Provided records -
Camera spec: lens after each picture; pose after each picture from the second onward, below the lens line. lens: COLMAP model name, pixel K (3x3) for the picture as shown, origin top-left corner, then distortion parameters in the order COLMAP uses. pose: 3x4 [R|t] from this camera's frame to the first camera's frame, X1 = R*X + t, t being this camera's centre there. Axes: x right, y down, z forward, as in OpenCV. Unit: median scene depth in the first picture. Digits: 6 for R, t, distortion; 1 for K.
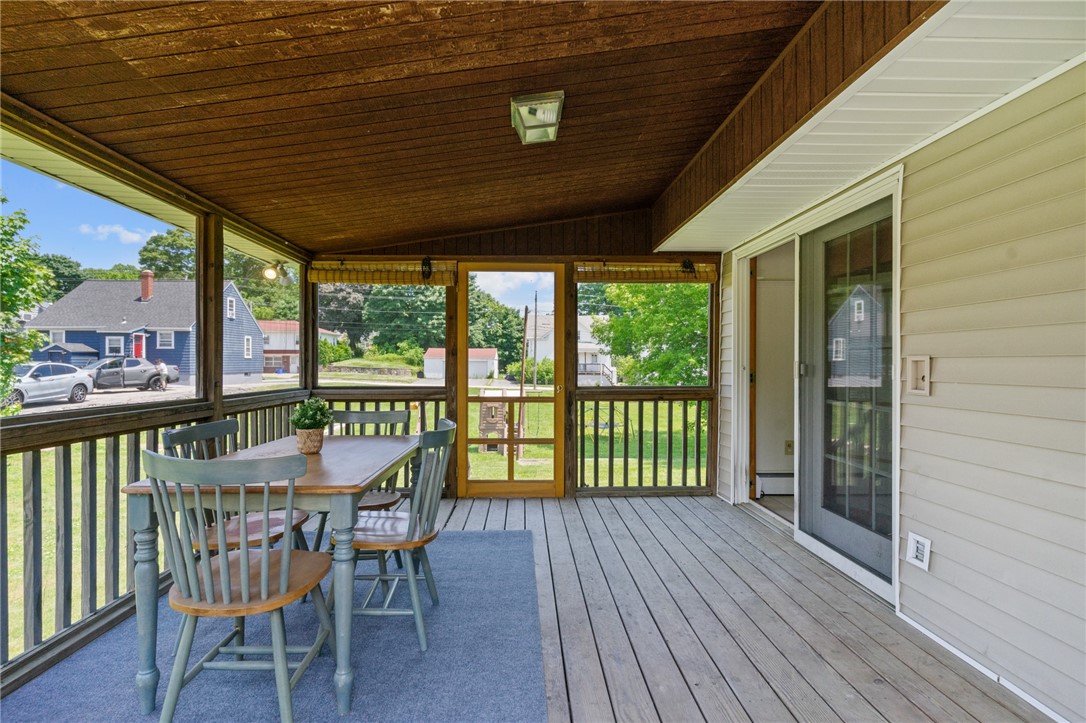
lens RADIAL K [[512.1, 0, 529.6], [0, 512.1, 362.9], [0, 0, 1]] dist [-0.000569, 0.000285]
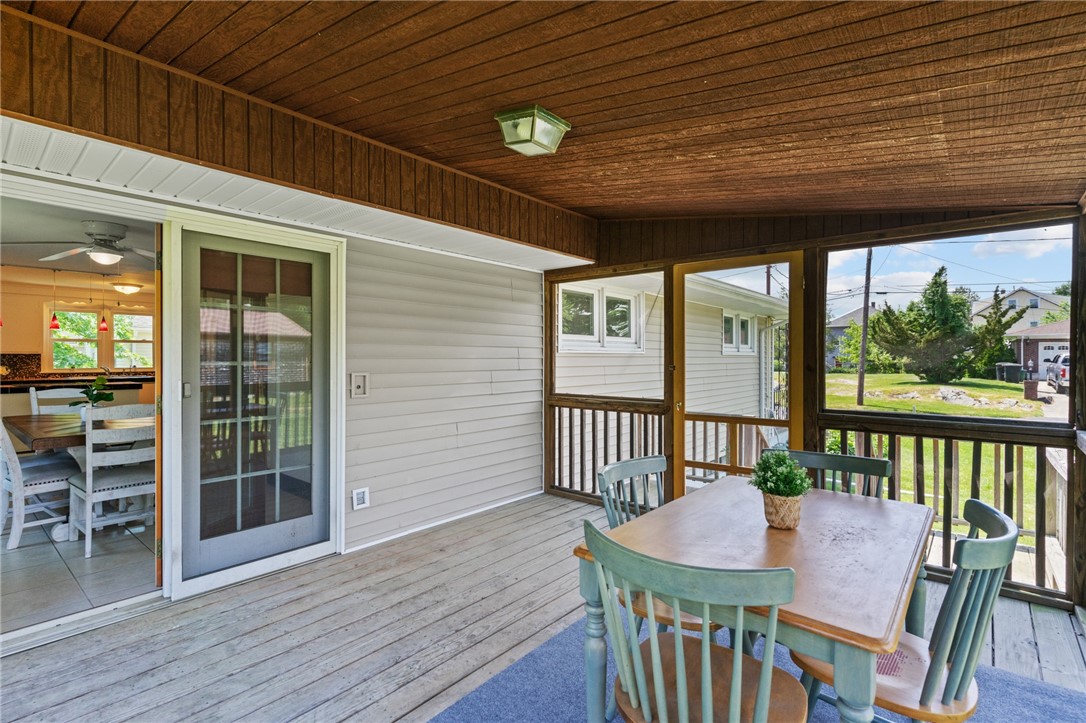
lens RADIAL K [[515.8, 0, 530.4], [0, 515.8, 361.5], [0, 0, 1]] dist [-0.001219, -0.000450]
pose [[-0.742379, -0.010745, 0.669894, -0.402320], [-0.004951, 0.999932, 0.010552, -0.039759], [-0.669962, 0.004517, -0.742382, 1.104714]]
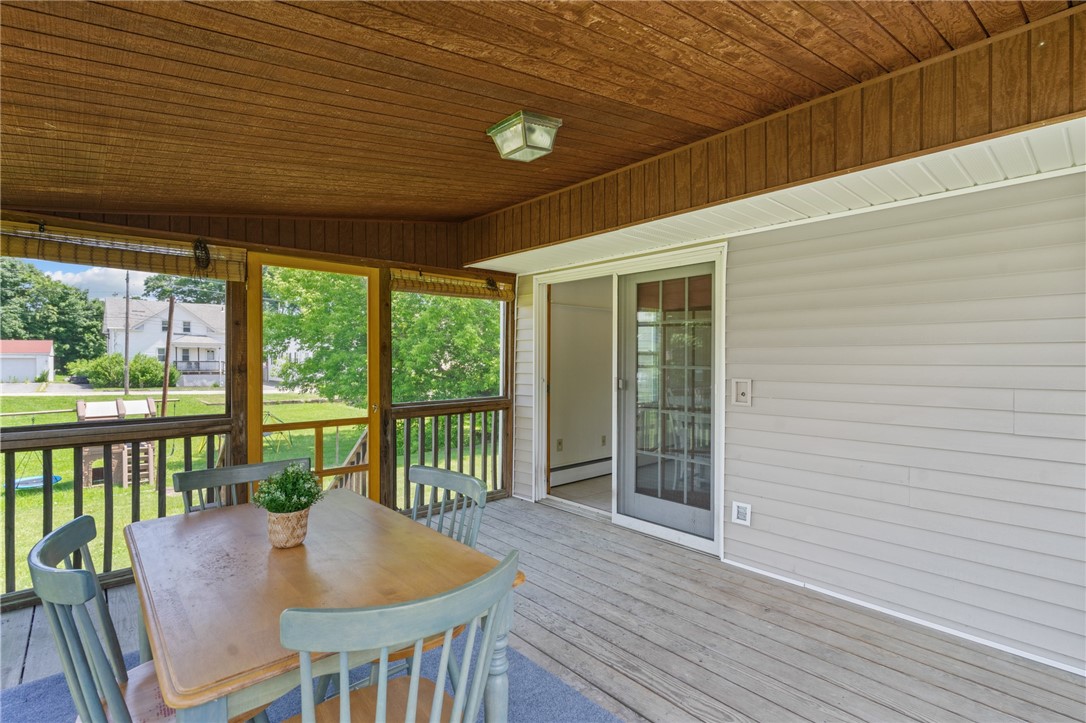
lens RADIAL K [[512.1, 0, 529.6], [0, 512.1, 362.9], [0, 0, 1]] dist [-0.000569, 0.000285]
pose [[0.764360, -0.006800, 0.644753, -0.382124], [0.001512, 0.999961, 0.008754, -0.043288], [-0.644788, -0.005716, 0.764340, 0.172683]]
---
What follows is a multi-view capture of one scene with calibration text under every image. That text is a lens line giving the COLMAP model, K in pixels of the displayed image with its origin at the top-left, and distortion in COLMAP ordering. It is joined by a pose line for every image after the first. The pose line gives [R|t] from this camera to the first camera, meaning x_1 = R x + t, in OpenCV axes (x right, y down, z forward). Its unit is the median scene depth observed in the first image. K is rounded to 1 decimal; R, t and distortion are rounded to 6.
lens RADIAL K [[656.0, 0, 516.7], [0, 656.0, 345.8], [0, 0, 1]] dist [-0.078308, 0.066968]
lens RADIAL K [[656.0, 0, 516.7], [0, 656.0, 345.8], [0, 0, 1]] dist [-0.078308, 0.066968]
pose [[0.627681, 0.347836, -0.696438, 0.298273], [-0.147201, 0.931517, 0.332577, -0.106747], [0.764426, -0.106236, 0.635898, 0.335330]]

Task prompt -
Reproduce the material verbatim, beginning at the line that contains "What follows is" and ending after the line that contains "-0.106236, 0.635898, 0.335330]]".

Task output -
What follows is a multi-view capture of one scene with calibration text under every image. That text is a lens line giving the COLMAP model, K in pixels of the displayed image with its origin at the top-left, and distortion in COLMAP ordering. It is joined by a pose line for every image after the first. The pose line gives [R|t] from this camera to the first camera, meaning x_1 = R x + t, in OpenCV axes (x right, y down, z forward). Its unit is the median scene depth observed in the first image. K is rounded to 1 decimal; R, t and distortion are rounded to 6.
lens RADIAL K [[656.0, 0, 516.7], [0, 656.0, 345.8], [0, 0, 1]] dist [-0.078308, 0.066968]
lens RADIAL K [[656.0, 0, 516.7], [0, 656.0, 345.8], [0, 0, 1]] dist [-0.078308, 0.066968]
pose [[0.627681, 0.347836, -0.696438, 0.298273], [-0.147201, 0.931517, 0.332577, -0.106747], [0.764426, -0.106236, 0.635898, 0.335330]]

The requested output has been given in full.